- The Washington Times - Sunday, October 6, 2002

MANCHESTER, N.H. (AP) The White House told West Coast port workers and their bosses yesterday that their labor dispute is damaging the economy and that they should settle their differences.
President Bush did not mention the dispute in two speeches in Manchester and gave no indication otherwise that he planned to intervene directly as the lockout entered its second week.
But press secretary Ari Fleischer said, "The president's message to labor and management is simple: You are hurting the economy."
Mr. Bush spoke with White House Chief of Staff Andrew H. Card Jr. about the lockout, Mr. Fleischer said, and a federal mediator continued talks with both sides, seeking to end a dispute sapping billions of dollars from the economy.
"You are hurting your fellow workers in unions in other parts of the country whose jobs depend on the products you ship," Mr. Fleischer said, giving the president's message to the dockworkers.
"His message to management is the same: People in the rest of the country who depend on products that your ports provide are starting to suffer setbacks," Mr. Fleischer said. "The president's message is: Go back to work and resolve the problems."
Peter Hurtgen, the federal mediator responsible for ending the bitter contract dispute, met with both sides yesterday in San Francisco, said Kathleen Harrington, a Labor Department spokeswoman. Mr. Hurtgen remains hopeful, but "the issues remain very difficult," she said.
The lockout, which began last Sunday at the nation's 29 West Coast ports, in Washington, Oregon and California, is costing the U.S. economy about $2 billion a day, said Robert Parry, president of the Federal Reserve Bank of San Francisco.
Ports in Alaska and Hawaii were reopened for cargo shipments yesterday. Union longshoremen and port employers reached the agreement to reopen Alaska and Hawaii after a marathon round of talks Friday, but a wider deal is expected to take much longer.
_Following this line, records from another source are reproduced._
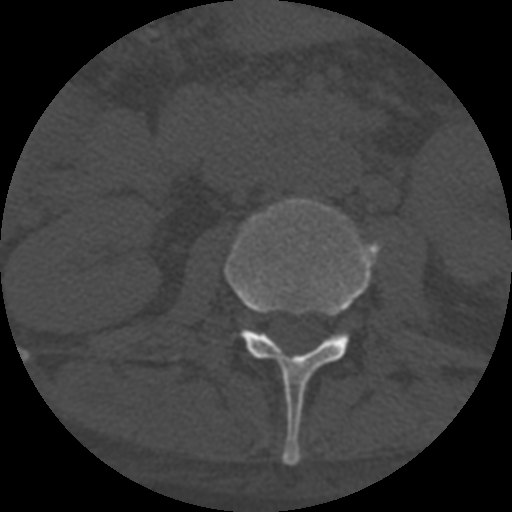
CT including the spine, one axial slice. Slice 257 of 708 in the series (ordered by position). Reconstruction kernel STANDARD. 120 kVp. One of 3 acquisitions stored at this slice position. Bone window (W 1800 / L 400 HU). 512 × 512 image matrix. Patient age 55 years. From the clinical record (not read from this slice): primary cancer: colon; vertebrae with lytic lesions (as recorded): T12, L1, L5.
Annotated regions visible in this slice (semi-automatic segmentation, software-assisted and operator-edited):
- L2 vertebra: box from (x=225, y=198) to (x=381, y=466) px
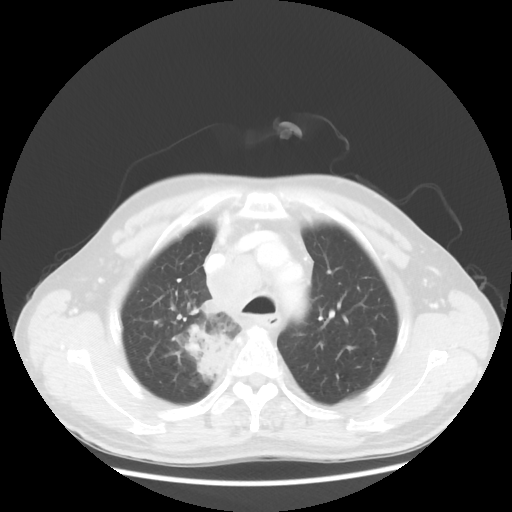
Chest CT, one axial slice. Position 95 of 124 along the scan axis. Reconstruction kernel STANDARD. 100 kVp. Lung window (W 1500 / L -600 HU). 5 mm slice thickness. 512 × 512 image matrix. Male patient, age 64 years. Case-level facts recorded for this patient, not image findings: clinical TNM (as recorded): T3 N3 M0; histopathological grade: G3.
Structures marked on this image (bounding box drawn by a radiologist):
- lung tumour (recorded histology: small cell carcinoma): box from (x=181, y=316) to (x=242, y=391) px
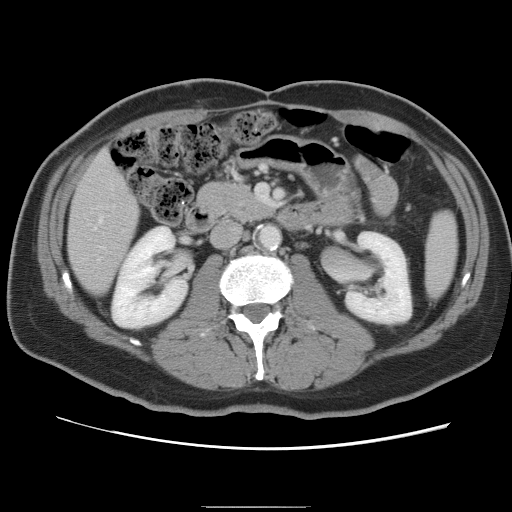
Contrast-enhanced abdominal CT, one axial slice; position 29 of 87 along the scan axis; intravenous contrast given; soft-tissue window (W 400 / L 40 HU); 5 mm slice thickness; 512 × 512 image matrix, field of view 363 × 363 mm. From the clinical record (not read from this slice): patient: male, age 68 years at operation; diagnosis: colorectal cancer liver metastases, imaged before liver resection; multiple liver metastases: no; largest metastasis: 9 cm; chemotherapy before resection: no.
Outlined on this slice (outlined manually by an expert reader):
- hepatic veins: box from (x=95, y=218) to (x=101, y=229) px
- liver: (x=69, y=153)–(x=139, y=294)
- planned liver remnant (the part of the liver to remain after resection): (x=69, y=152)–(x=139, y=294)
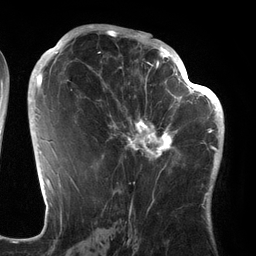
Breast MRI (dynamic contrast-enhanced), one axial slice; position 73 of 134 along the scan axis; cropped to one breast; dynamic contrast-enhanced series, time point 2 of 6 at this slice position (early post-contrast); 3 T; TE 2.7 ms, TR 6.5 ms; 1.2 mm slice thickness; 256 × 256 image matrix, field of view 200 × 200 mm. Female patient.
Outlined on this slice (semi-automatically segmented with operator editing):
- enhancing-tissue mask used for the functional tumour volume (all voxels passing the contrast-enhancement thresholds inside the analysis volume; usually the tumour): box from (x=95, y=64) to (x=186, y=172) px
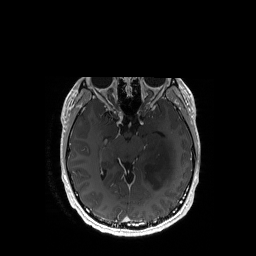
Brain MRI from a brain-tumour surgery series, one axial slice. Slice 102 of 192 in the series (ordered by position). T1-weighted post-contrast. 1 mm slice thickness. 256 × 256 image matrix. Case-level facts recorded for this patient, not image findings: histopathology: Astrocytoma; WHO grade: 3; IDH mutation: yes; tumour location: Left Temporal.
Structures marked on this image (outlined manually by an expert reader):
- tumour: bounding box <144,139,174,190> (left, top, right, bottom; pixels)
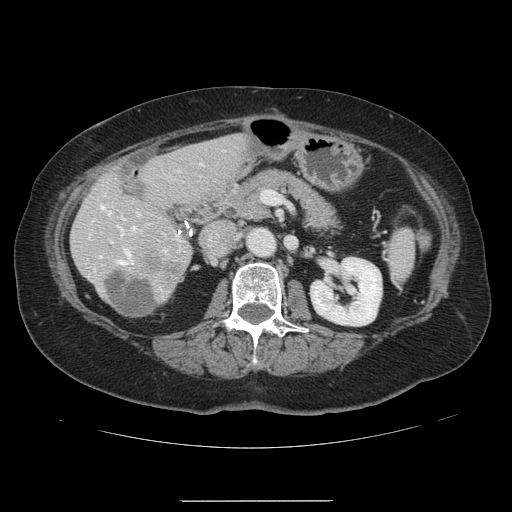
Contrast-enhanced abdominal CT, one axial slice; position 55 of 141 along the scan axis; 120 kVp; intravenous contrast given; soft-tissue window (W 400 / L 40 HU); 2.5 mm slice thickness; 512 × 512 image matrix, field of view 393 × 393 mm. Case-level facts recorded for this patient, not image findings: patient: male, age 61 years at operation; diagnosis: colorectal cancer liver metastases, imaged before liver resection; multiple liver metastases: yes; largest metastasis: 7 cm; chemotherapy before resection: no.
Structures marked on this image (manually delineated by an expert):
- hepatic veins: bounding box <101,205,136,264> (left, top, right, bottom; pixels)
- liver: <72,136,249,318>
- planned liver remnant (the part of the liver to remain after resection): <103,136,249,318>
- portal vein (with intrahepatic branches): <110,163,202,252>
- liver metastasis: <109,272,159,315>
- liver metastasis: <143,255,186,283>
As hundreds of ships laden with Asian cargo waited at anchor along the coast and trains flush with goods for export stacked up near ports, the shutdown was having a domino effect throughout the economy.
Nissan North America Inc. plans to eliminate the Saturday shift at its Smyrna, Tenn., plant, which manufactures almost 500,000 Altimas, Xterra sport utility vehicles and Frontier pickups each year and will shut down soon if the lockout doesn't end.
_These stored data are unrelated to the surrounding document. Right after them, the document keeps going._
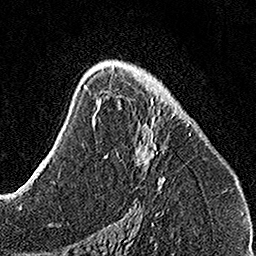
Breast MRI, one axial slice; slice 89 of 160 in the series (ordered by position); cropped to one breast; dynamic contrast-enhanced series, time point 2 of 7 at this slice position (early post-contrast); 1.5 T; TE 3.5 ms, TR 7.2 ms; 1 mm slice thickness; 256 × 256 image matrix, field of view 160 × 160 mm. Female patient.
Annotated regions visible in this slice (semi-automatic segmentation, software-assisted and operator-edited):
- enhancing-tissue mask used for the functional tumour volume (all voxels passing the contrast-enhancement thresholds inside the analysis volume; usually the tumour): bounding box (x1, y1, x2, y2) in pixels: (103, 67, 192, 187)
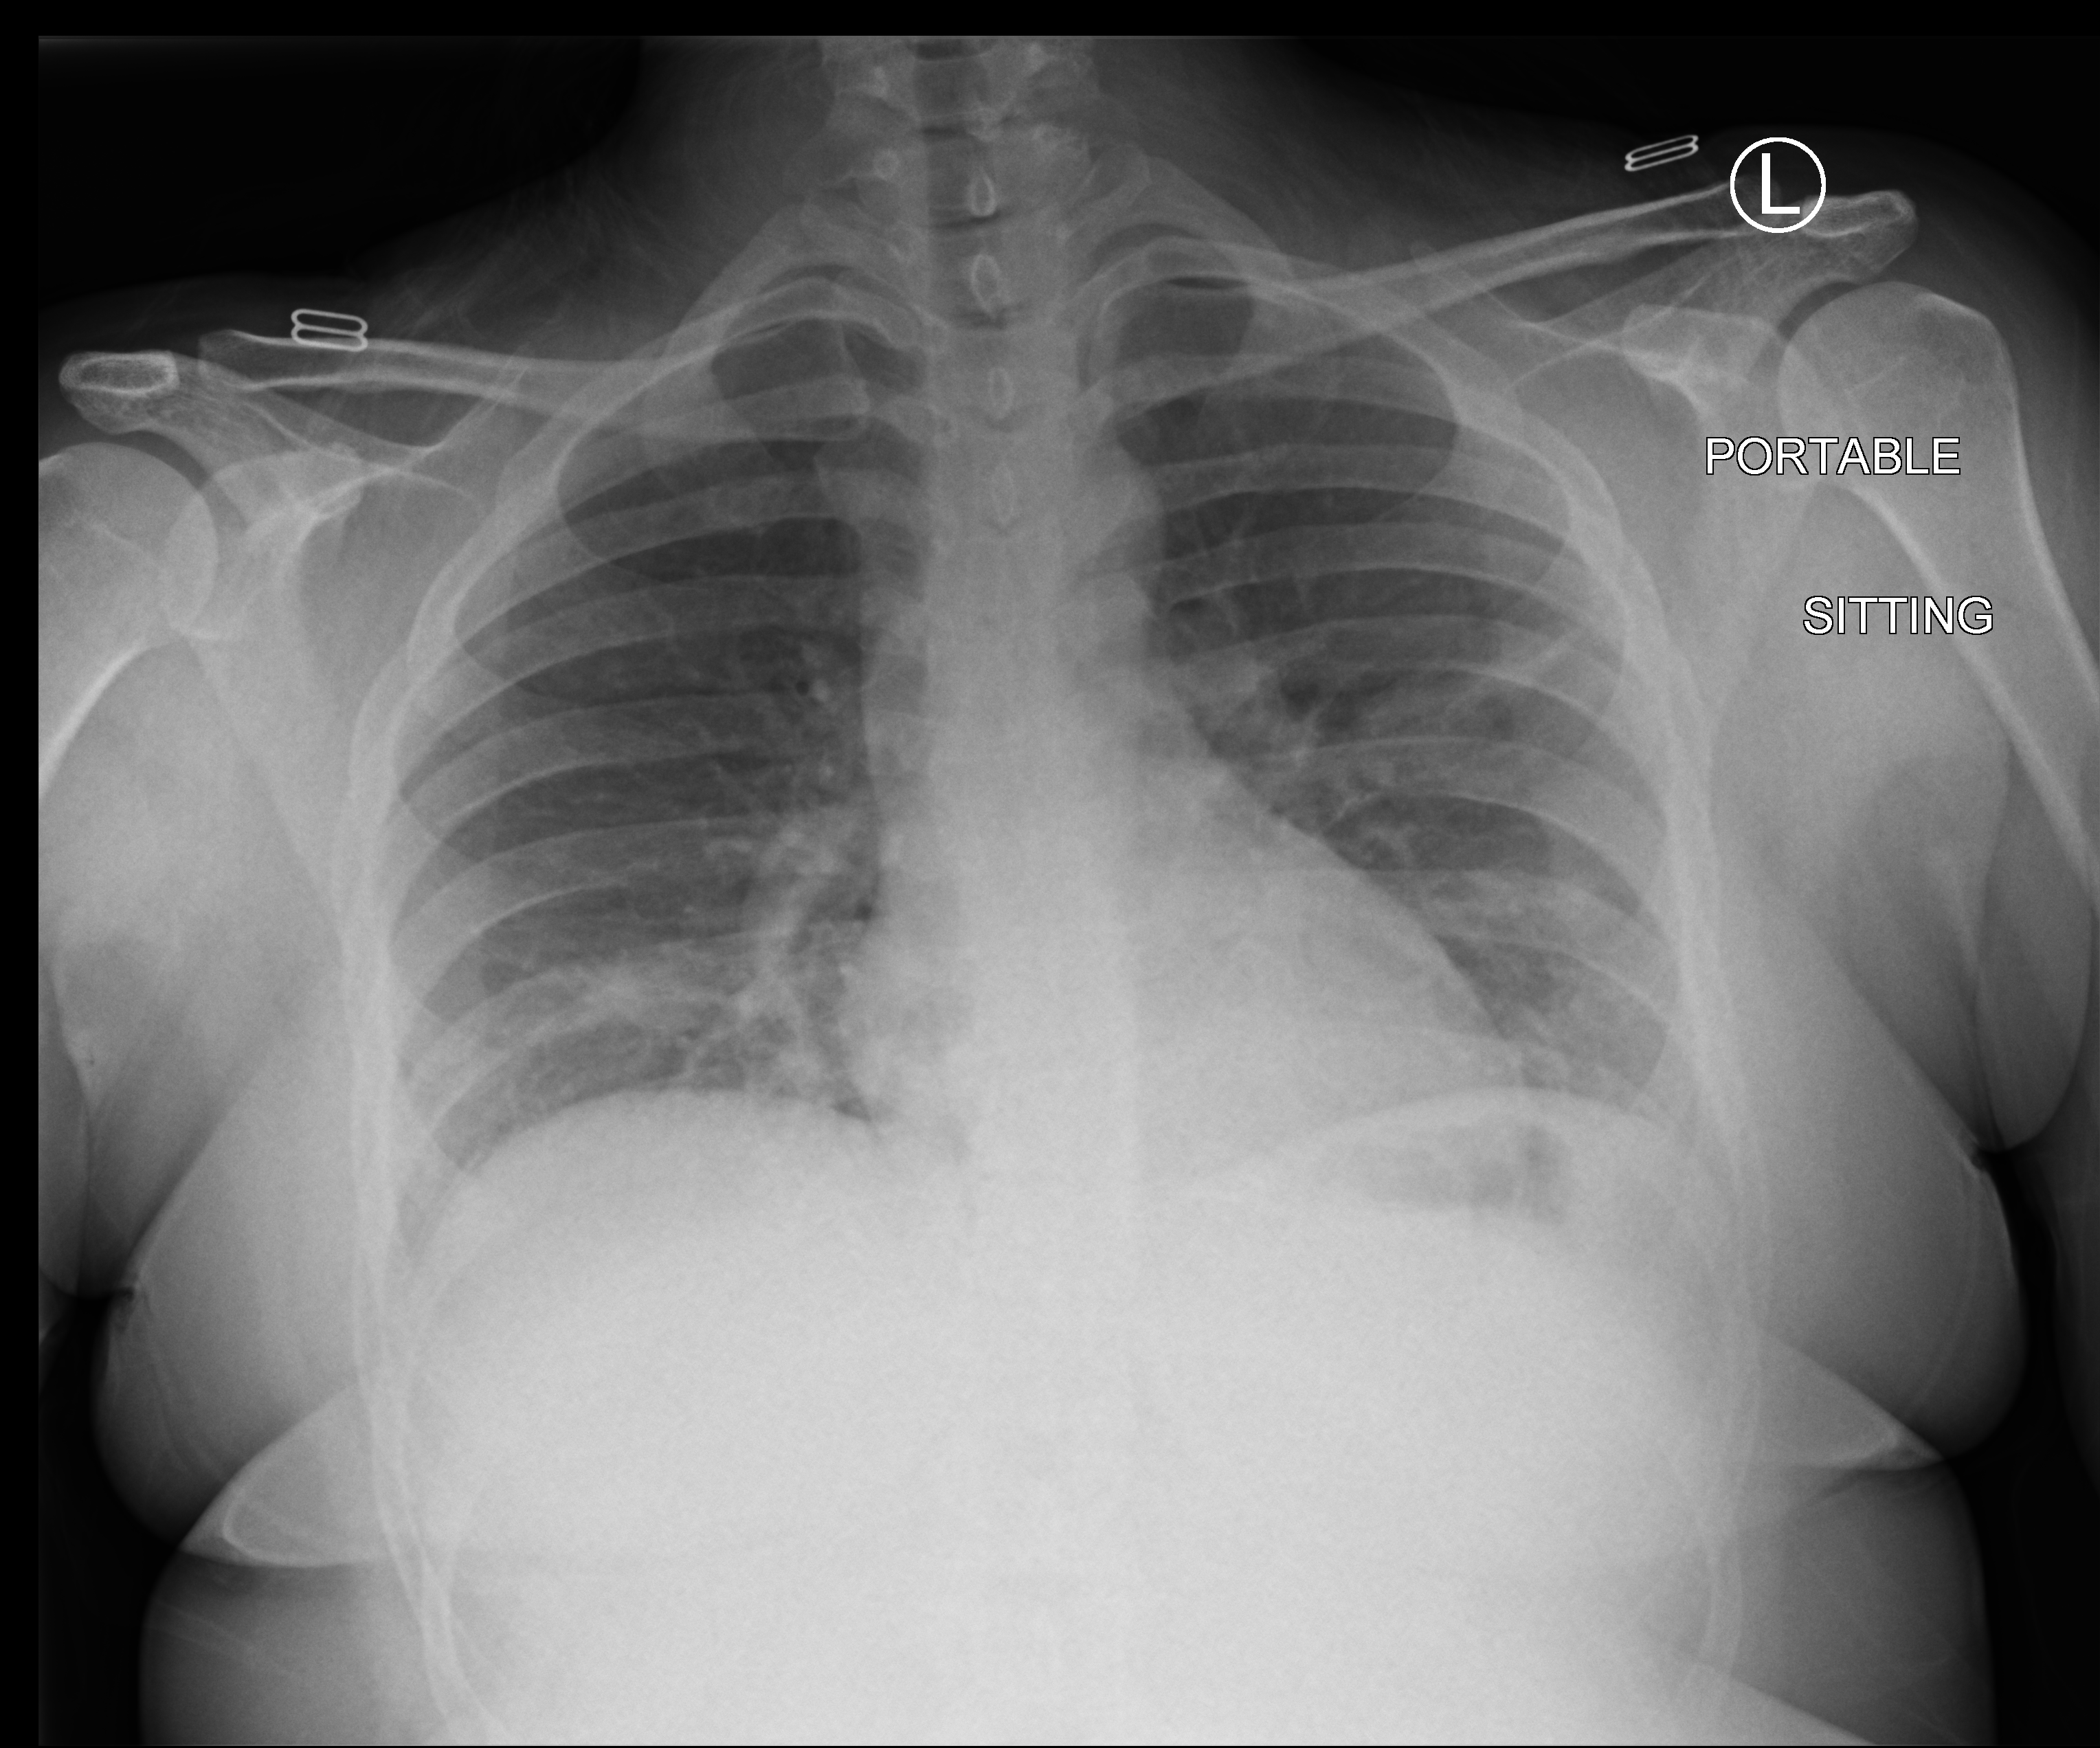
Portable chest radiograph, anteroposterior (AP) projection. Female patient hospitalised with COVID-19, age 18–59 years.
Admission-level facts for this patient (not findings on this image; timing relative to this image not recorded):
- COPD (admission record): no
- length of hospital stay: 1 day
- admitted to intensive care during this hospital stay: no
Union Pacific, the nation's largest railroad, parked 55 trains across the Western United States, unable to move cargo. Grain shipments bound for export stacked up in warehouses, and growers of perishable goods such as apples and citrus worried that their harvests would not reach lucrative Asian markets.
As the Bush administration issued the evenhanded appeal, two senior administration officials said the president is considering appointing a board of inquiry into the lockout to determine the economic effects of the shutdown and whether both sides are negotiating in good faith.
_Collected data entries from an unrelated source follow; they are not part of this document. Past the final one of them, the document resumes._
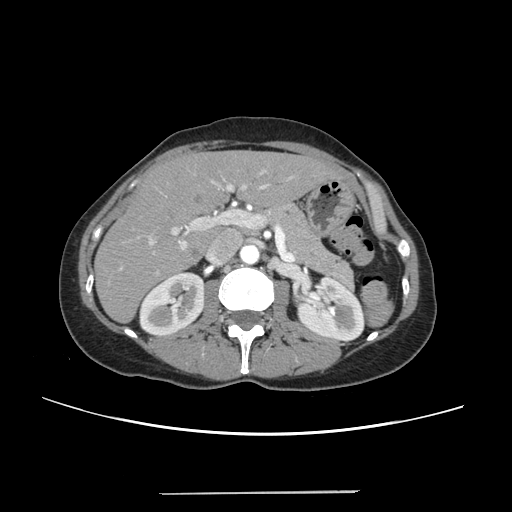
Contrast-enhanced abdominal CT, one axial slice; 120 kVp; intravenous contrast given; soft-tissue window (W 400 / L 40 HU); 1.25 mm slice thickness; 512 × 512 image matrix, field of view 371 × 371 mm. Case-level facts recorded for this patient, not image findings: patient: female, age 52 years at operation; diagnosis: colorectal cancer liver metastases, imaged before liver resection; multiple liver metastases: no; largest metastasis: 1.5 cm; chemotherapy before resection: yes.
Outlined on this slice (expert manual segmentation):
- liver: bounding box [x1, y1, x2, y2] px = [96, 152, 336, 321]
- planned liver remnant (the part of the liver to remain after resection): [96, 152, 335, 321]
- portal vein (with intrahepatic branches): [120, 169, 291, 274]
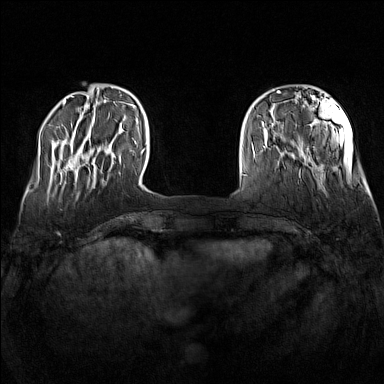
Breast MRI (dynamic contrast-enhanced), one axial slice; position 26 of 160 along the scan axis; dynamic contrast-enhanced series, time point 2 of 7 at this slice position (early post-contrast); 1.5 T; TE 1.8 ms, TR 5 ms; 384 × 384 image matrix, field of view 340 × 340 mm. Female patient.
Outlined on this slice (semi-automatic segmentation, software-assisted and operator-edited):
- enhancing-tissue mask used for the functional tumour volume (all voxels passing the contrast-enhancement thresholds inside the analysis volume; usually the tumour): bounding box [x1, y1, x2, y2] px = [68, 161, 115, 170]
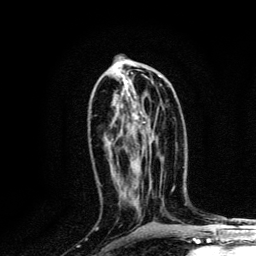
Breast MRI, one axial slice. Position 64 of 134 along the scan axis. Cropped to one breast. Dynamic contrast-enhanced series, time point 2 of 6 at this slice position (early post-contrast). 3 T. TE 4.2 ms, TR 8.6 ms. 256 × 256 image matrix, field of view 160 × 160 mm. Female patient.
Outlined on this slice (semi-automatically segmented with operator editing):
- enhancing-tissue mask used for the functional tumour volume (all voxels passing the contrast-enhancement thresholds inside the analysis volume; usually the tumour): bounding box <130,80,145,123> (left, top, right, bottom; pixels)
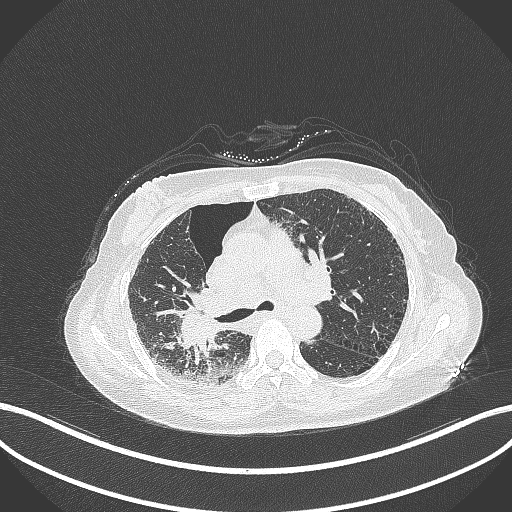
Chest CT, one axial slice; slice 216 of 408 in the series (ordered by position); 120 kVp; lung window (W 1500 / L -600 HU); 1 mm slice thickness; 512 × 512 image matrix, field of view 400 × 400 mm. Patient: female, 64 years. Case-level facts recorded for this patient, not image findings: clinical TNM (as recorded): T3 N3 M0.
Structures marked on this image (bounding box drawn by a radiologist):
- lung tumour (recorded histology: squamous cell carcinoma): bounding box [x1, y1, x2, y2] px = [171, 290, 230, 357]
That inquiry would be a first step toward ordering workers back to their jobs for 80 days under the Taft-Hartley Act.
The officials, speaking on the condition of anonymity, said the president has not decided whether to deepen his involvement in the port stoppage. He is reluctant to intervene, the officials said, because the 1947 law has a poor success record and is politically sensitive.
The board of inquiry would determine within a matter of days whether the lockout is hurting the national economy and whether the parties are negotiating in good faith.
Mr. Bush then would have to make his case in federal court by requesting a ruling for the 80-day cooling-off period because the dispute is "imperiling the national health or safety."
Mr. Fleischer would not say whether Mr. Bush planned to intervene.